# DVD Slideshow - your best bet



## denisemilic (Apr 28, 2006)

I need to create a quality DVD slideshow (TV viewable). It will contain aprox 200 images with animation and 3 different audios. I am using Mac OSX 10.4 (Tiger). I have iDVD2, iMovie3 & Powerpoint -  which appear to be too limited for what I am doing. I have been searching for new software but I am overwhelmed and somewhat confused. 

Can you suggest the appropriate software?


----------



## Thank The Cheese (Apr 28, 2006)

iPhoto/iDVD/iMovie are by far the best packages to do the trick (not sure how Powerpoint fits in though -- it isn't really built for that sort of thing). 

If you are still using iDVD 2, my advice would be to upgrade to version 6 of iMovie/DVD/Photo (the current version, part of the iLife package) or at the earliest iLife 04 or 05. 

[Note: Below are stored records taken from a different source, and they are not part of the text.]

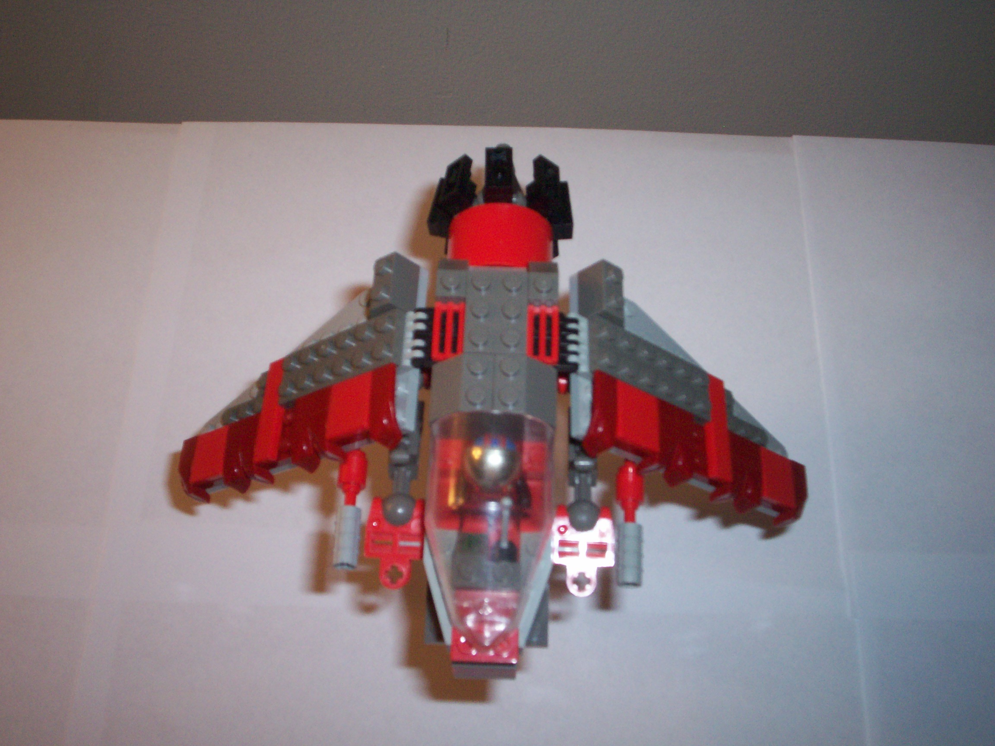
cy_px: 373
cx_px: 498
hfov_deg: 51.4
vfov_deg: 39.7
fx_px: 1035
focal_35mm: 36
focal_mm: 5.9
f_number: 4.5
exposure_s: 1/64
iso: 140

Creating a slideshow in iPhoto will work fine, but it doesn't give you the same lavel of control as iMovie. It depends: if you want to just whack in 200 photos, set it to music, and make your Mac do all the transitions for you - iPhoto is best (you can send an iPhoto slideshow to iDVD). However, if you want to have control over the timing and hand-pick transitions for each photo, then iMovie is best. 

hope that helps


----------